Records excerpted from a collection
=== Begin Enclosure ===

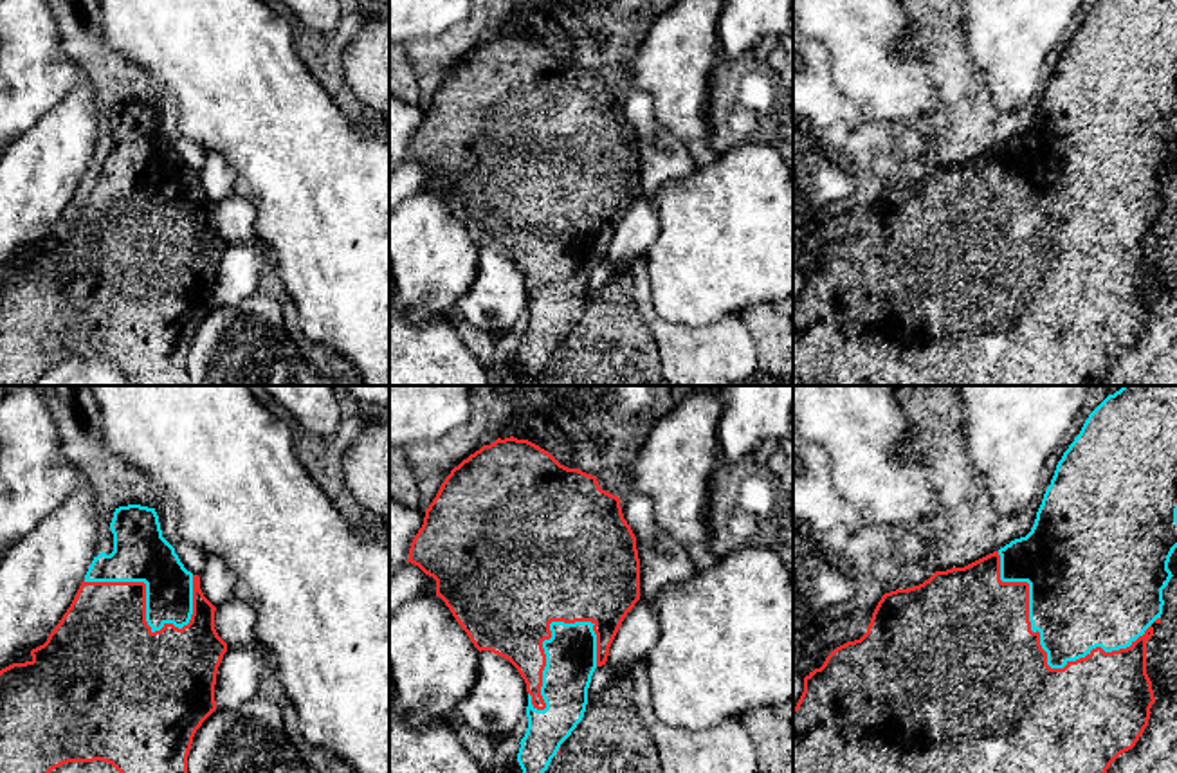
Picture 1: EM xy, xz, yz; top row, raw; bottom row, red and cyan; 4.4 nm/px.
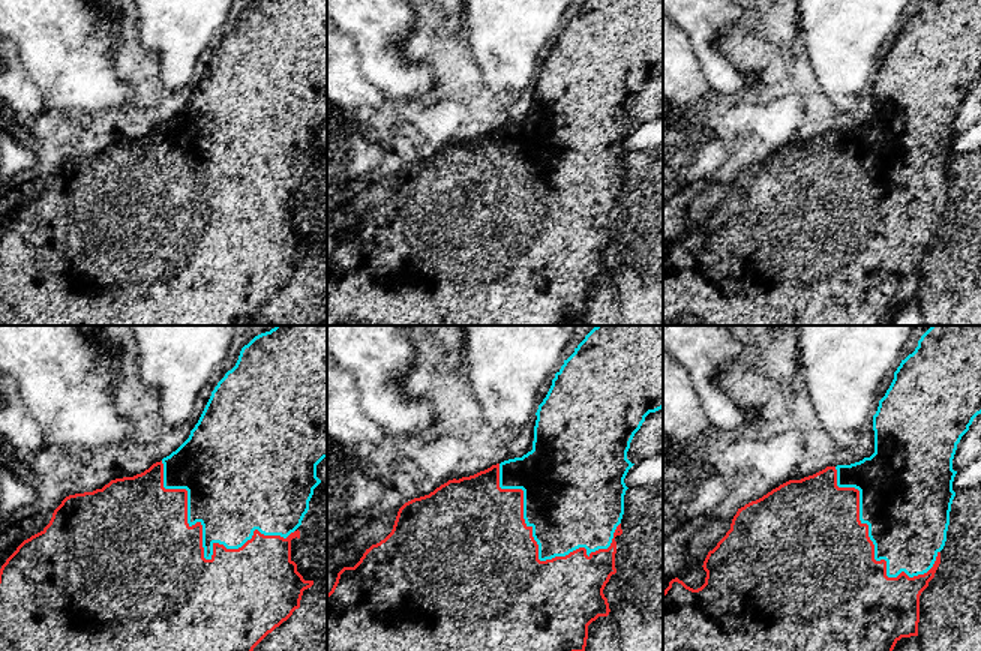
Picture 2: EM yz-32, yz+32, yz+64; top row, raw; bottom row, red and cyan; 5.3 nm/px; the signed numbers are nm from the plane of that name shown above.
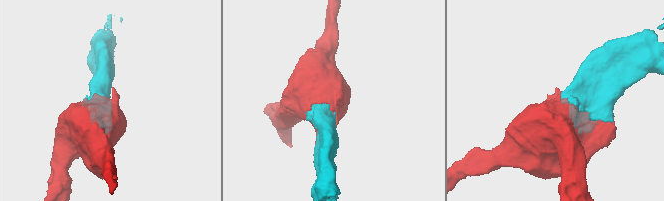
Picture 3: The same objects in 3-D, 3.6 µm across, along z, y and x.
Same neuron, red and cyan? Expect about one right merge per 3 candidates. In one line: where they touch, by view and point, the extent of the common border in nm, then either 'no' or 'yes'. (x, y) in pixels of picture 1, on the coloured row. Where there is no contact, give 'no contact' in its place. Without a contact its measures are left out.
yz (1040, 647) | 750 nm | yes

=== End Enclosure ===
=== Begin Enclosure ===

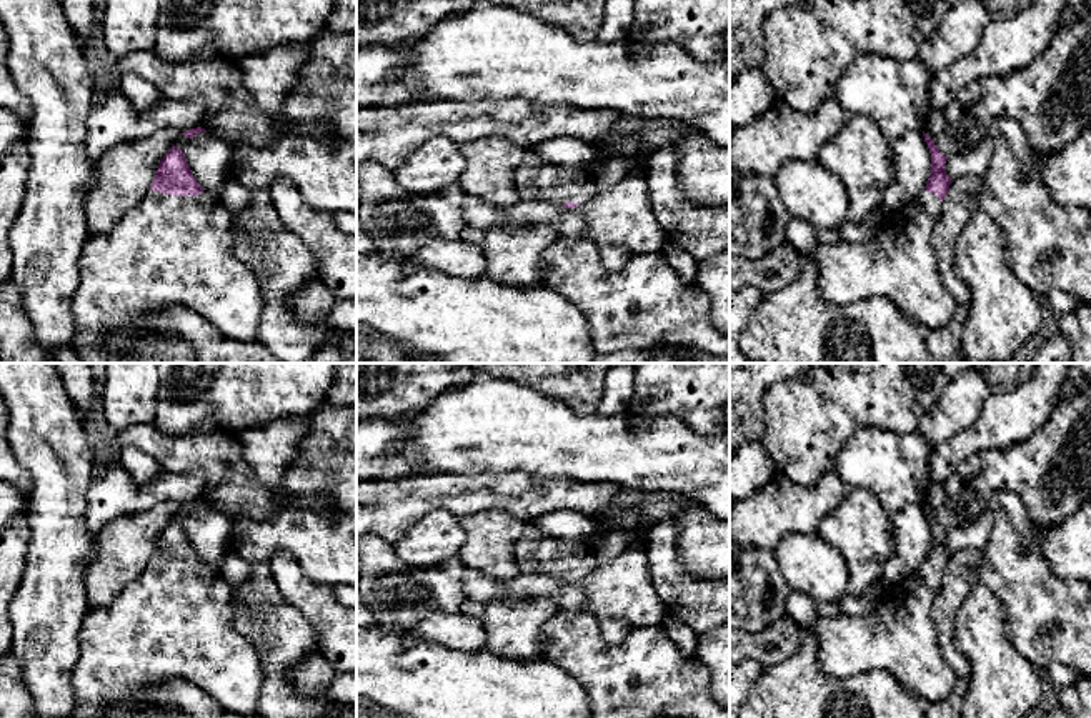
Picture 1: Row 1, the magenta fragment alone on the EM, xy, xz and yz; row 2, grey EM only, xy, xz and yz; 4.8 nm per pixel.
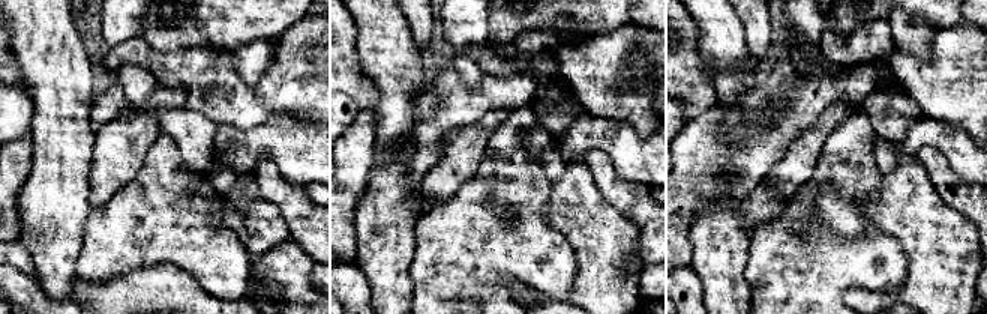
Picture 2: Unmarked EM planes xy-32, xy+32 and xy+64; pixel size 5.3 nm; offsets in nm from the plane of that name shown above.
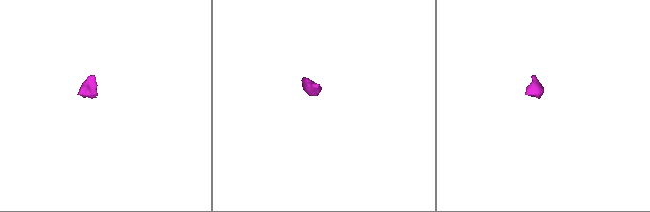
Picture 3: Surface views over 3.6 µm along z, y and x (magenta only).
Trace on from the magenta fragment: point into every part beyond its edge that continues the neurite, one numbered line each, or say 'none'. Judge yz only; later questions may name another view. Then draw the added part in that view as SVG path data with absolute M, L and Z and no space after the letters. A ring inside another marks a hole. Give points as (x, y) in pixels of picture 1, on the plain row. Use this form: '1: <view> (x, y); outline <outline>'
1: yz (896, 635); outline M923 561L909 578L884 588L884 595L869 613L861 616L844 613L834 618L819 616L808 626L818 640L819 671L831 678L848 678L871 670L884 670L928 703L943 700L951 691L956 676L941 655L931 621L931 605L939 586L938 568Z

=== End Enclosure ===

◆ WHAT IS BEING ASKED: Report how many lines in the data include the string "plane", giving nothing but that number.

◆ REPLY TO THE TASK: 2